John & Jane are married. The probability that John watches a certain television show is .4. The probability that Jane watches the show is .5. The probability that John watches the show, given that Jane does, is .7.

1) find probability that both John & Jane watch the show.
2) Find the probability that Jane watches the show, given that John does.
3) Do John & Jane watch the show independently of each other?

A

P(Jane and John) = P(John | Jane) * P(Jane) = (0.7) * (0.5) = 0.35

B
P(Jane | John) = P(Jane and John) / P(John) = (0.35) / (0.4) = 0.875

C
P(Jane) * P(John) = (0.5) * (0.4) = 0.20

P(Jane and John) ≠ P(Jane) * P(John) = 0.35 ≠ 0.20

The two events are not independent do to the fact that P(Jane and John) ≠ P(Jane) X P(John). With that being said, John and Jane do not watch the show independently of each other.

1) To find the probability that both John and Jane watch the show, we can multiply their individual probabilities. So, the probability is 0.4 * 0.5 = 0.2.

2) To find the probability that Jane watches the show given that John does, we can use conditional probability. The probability is given as 0.7, which means that if John watches the show, there is a 70% chance that Jane will also watch it.

3) No, John and Jane do not watch the show independently of each other. The fact that the probability of John watching the show changes when we know that Jane is watching it indicates that their watching behaviors are not independent.

To find the probabilities, we can use the rules of conditional probability.

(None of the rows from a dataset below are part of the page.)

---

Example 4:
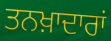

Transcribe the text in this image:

ਤਨਖ਼ਾਦਾਰਾਂ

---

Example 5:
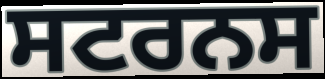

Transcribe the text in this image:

ਸਟਰਨਸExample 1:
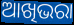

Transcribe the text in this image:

ଆଖିଭରା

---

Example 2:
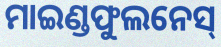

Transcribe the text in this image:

ମାଇଣ୍ଡଫୁଲନେସ୍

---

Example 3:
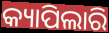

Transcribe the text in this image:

କ୍ୟାପିଲାରି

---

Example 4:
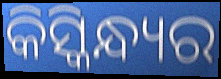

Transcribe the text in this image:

କିସ୍କିନ୍ଧ୍ୟର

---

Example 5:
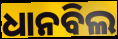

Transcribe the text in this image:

ଧାନବିଲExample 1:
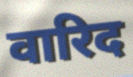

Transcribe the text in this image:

वारिद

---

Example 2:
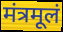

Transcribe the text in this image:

मंत्रमूलं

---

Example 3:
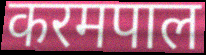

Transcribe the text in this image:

करमपाल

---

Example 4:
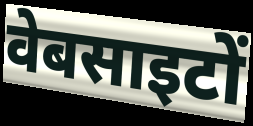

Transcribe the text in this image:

वेबसाइटों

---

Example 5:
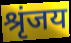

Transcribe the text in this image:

श्रृंजयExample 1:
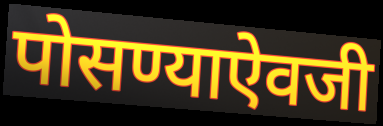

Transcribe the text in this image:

पोसण्याऐवजी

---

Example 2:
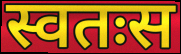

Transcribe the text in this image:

स्वतःस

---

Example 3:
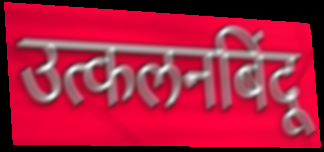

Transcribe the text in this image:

उत्कलनबिंदू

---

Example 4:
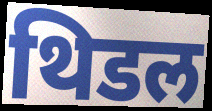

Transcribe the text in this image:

थिडल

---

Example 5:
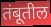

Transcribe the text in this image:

तंबूतीलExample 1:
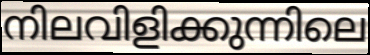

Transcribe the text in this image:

നിലവിളിക്കുന്നിലെ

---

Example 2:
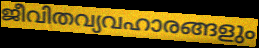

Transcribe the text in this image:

ജീവിതവ്യവഹാരങ്ങളും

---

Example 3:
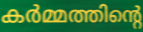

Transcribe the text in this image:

കർമ്മത്തിന്റെ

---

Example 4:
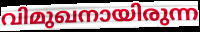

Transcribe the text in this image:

വിമുഖനായിരുന്ന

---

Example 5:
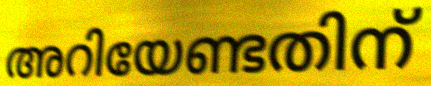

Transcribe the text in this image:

അറിയേണ്ടതിന്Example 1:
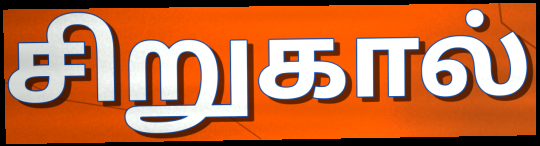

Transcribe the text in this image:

சிறுகால்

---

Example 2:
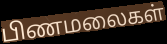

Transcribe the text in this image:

பிணமலைகள்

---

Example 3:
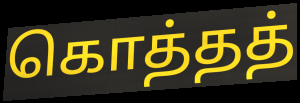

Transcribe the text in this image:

கொத்தத்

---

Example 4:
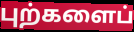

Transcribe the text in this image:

புற்களைப்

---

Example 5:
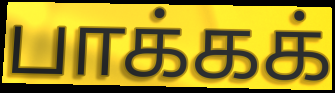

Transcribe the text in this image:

பாக்கக்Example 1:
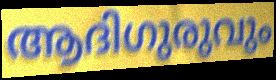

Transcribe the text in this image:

ആദിഗുരുവും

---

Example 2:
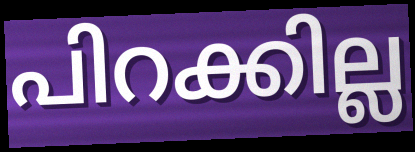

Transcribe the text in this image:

പിറക്കില്ല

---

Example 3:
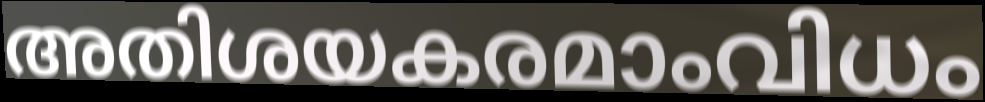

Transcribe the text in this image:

അതിശയകരമാംവിധം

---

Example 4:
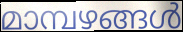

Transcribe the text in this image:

മാമ്പഴങ്ങൾ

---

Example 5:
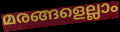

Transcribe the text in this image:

മരങ്ങളെല്ലാം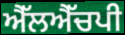
ਐੱਲਐੱਚਪੀ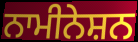
ਨਾਮੀਨੇਸ਼ਨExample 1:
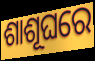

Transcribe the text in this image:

ଶାଶୂଘରେ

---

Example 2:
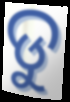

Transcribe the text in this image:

ଡୁ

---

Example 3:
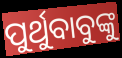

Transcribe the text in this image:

ପୁର୍ଥୁବାବୁଙ୍କୁ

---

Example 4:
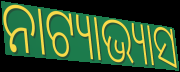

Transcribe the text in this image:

ନାଟ୍ୟାଭ୍ୟାସ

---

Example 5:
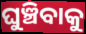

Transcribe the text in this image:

ଘୁଞ୍ଚିବାକୁ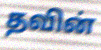
தவின்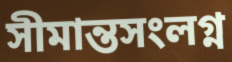
সীমান্তসংলগ্ন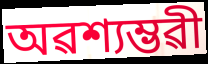
অৱশ্যম্ভৱী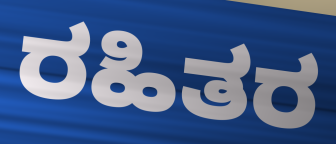
ರಹಿತರ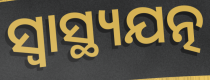
ସ୍ୱାସ୍ଥ୍ୟଯତ୍ନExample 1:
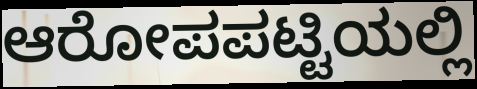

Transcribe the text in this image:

ಆರೋಪಪಟ್ಟಿಯಲ್ಲಿ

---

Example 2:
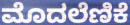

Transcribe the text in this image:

ಮೊದಲೆಣಿಕೆ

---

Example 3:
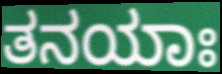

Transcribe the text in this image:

ತನಯಾಃ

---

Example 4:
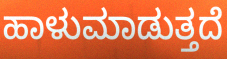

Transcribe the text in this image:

ಹಾಳುಮಾಡುತ್ತದೆ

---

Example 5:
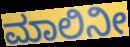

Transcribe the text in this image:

ಮಾಲಿನೀ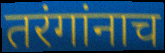
तरंगांनाच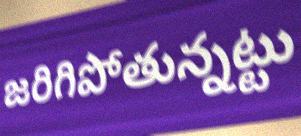
జరిగిపోతున్నట్టు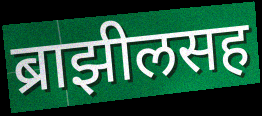
ब्राझीलसह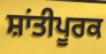
ਸ਼ਾਂਤੀਪੂਰਕ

1) To find the probability that both John and Jane watch the show, we can use the formula for the intersection of two events:

P(John and Jane watch the show) = P(John watches the show) * P(Jane watches the show, given that John does)

P(John and Jane watch the show) = 0.4 * 0.7 = 0.28

So, the probability that both John and Jane watch the show is 0.28.

2) To find the probability that Jane watches the show, given that John does, we can use the formula for conditional probability:

P(Jane watches the show, given that John does) = P(John and Jane watch the show) / P(John watches the show)

P(Jane watches the show, given that John does) = 0.28 / 0.4 = 0.7

So, the probability that Jane watches the show, given that John does, is 0.7.

3) To determine whether John and Jane watch the show independently of each other, we need to compare the probability of both events happening together (watching the show) to the probability of the events happening separately (independently).

If the events are independent, then the probability of both events happening together should be equal to the product of the probabilities of each event happening separately.

P(John and Jane watch the show) = P(John watches the show) * P(Jane watches the show)

0.28 = 0.4 * 0.5

Since 0.28 is not equal to 0.4 * 0.5, we can conclude that John and Jane do not watch the show independently of each other.

To answer these questions, we can use the concept of conditional probability. Conditional probability is the probability of an event occurring given that another event has already occurred.

1) To find the probability that both John and Jane watch the show, we can simply multiply their individual probabilities.
So, P(John watches the show) = 0.4 and P(Jane watches the show) = 0.5. Therefore, the probability that both John and Jane watch the show is 0.4 * 0.5 = 0.2.

2) To find the probability that Jane watches the show, given that John does, we use the conditional probability formula: P(A | B) = P(A and B) / P(B).
Let A be the event that Jane watches the show, and B be the event that John watches the show. We want to find P(A | B), which is the probability that Jane watches the show given that John does.
We already know that P(John watches the show, given that Jane does) is 0.7. From part 1), we know that P(John and Jane watch the show) is 0.2. Therefore:
P(Jane watches the show, given that John does) = P(Jane and John watch the show) / P(John watches the show)
= 0.2 / 0.4 = 0.5.

3) To determine if John and Jane watch the show independently of each other, we need to compare the probability of both events occurring together (P(John and Jane watch the show)) with the product of their individual probabilities (P(John watches the show) * P(Jane watches the show)).
If the two probabilities are equal, then John and Jane watch the show independently. Otherwise, they are dependent on each other.
In our example, P(John and Jane watch the show) is 0.2, and P(John watches the show) * P(Jane watches the show) is 0.4 * 0.5 = 0.2.
Since these two probabilities are equal, it means that John and Jane watch the show independently of each other.